▶ _ACTIVITY_
Copy each line of the records below, from the first through the one that contains "[1166,414,1175,422] • -> (516, 1017) //", exactly as written.

*** Opening of MATERIAL FOR THIS EXERCISE ***

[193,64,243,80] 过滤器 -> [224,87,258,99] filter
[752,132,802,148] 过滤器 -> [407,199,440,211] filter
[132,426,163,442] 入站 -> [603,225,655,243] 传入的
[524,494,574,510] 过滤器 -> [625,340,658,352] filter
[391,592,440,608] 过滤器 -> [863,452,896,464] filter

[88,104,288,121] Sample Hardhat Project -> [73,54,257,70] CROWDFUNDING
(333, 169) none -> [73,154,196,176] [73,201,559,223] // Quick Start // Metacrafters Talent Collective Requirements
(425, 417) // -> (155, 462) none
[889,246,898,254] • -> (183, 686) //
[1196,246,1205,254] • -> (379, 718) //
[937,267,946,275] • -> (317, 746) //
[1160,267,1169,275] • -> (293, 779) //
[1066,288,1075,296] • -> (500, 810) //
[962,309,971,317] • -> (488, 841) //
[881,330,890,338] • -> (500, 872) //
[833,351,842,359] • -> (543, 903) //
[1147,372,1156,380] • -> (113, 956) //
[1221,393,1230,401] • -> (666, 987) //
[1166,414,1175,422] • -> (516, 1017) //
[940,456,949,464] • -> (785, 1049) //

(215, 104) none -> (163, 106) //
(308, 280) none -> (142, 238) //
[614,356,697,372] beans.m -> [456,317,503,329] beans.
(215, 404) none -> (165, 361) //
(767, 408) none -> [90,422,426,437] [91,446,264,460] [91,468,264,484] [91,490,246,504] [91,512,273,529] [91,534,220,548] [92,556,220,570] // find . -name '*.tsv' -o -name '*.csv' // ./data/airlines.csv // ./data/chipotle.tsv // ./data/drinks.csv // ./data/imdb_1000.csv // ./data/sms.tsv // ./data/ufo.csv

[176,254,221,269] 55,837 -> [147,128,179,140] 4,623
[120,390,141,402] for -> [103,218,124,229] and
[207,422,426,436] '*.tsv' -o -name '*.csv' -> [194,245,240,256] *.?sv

*** Close of MATERIAL FOR THIS EXERCISE ***

▶ _SOLUTION TO THIS PROBLEM_
[193,64,243,80] 过滤器 -> [224,87,258,99] filter
[752,132,802,148] 过滤器 -> [407,199,440,211] filter
[132,426,163,442] 入站 -> [603,225,655,243] 传入的
[524,494,574,510] 过滤器 -> [625,340,658,352] filter
[391,592,440,608] 过滤器 -> [863,452,896,464] filter

[88,104,288,121] Sample Hardhat Project -> [73,54,257,70] CROWDFUNDING
(333, 169) none -> [73,154,196,176] [73,201,559,223] // Quick Start // Metacrafters Talent Collective Requirements
(425, 417) // -> (155, 462) none
[889,246,898,254] • -> (183, 686) //
[1196,246,1205,254] • -> (379, 718) //
[937,267,946,275] • -> (317, 746) //
[1160,267,1169,275] • -> (293, 779) //
[1066,288,1075,296] • -> (500, 810) //
[962,309,971,317] • -> (488, 841) //
[881,330,890,338] • -> (500, 872) //
[833,351,842,359] • -> (543, 903) //
[1147,372,1156,380] • -> (113, 956) //
[1221,393,1230,401] • -> (666, 987) //
[1166,414,1175,422] • -> (516, 1017) //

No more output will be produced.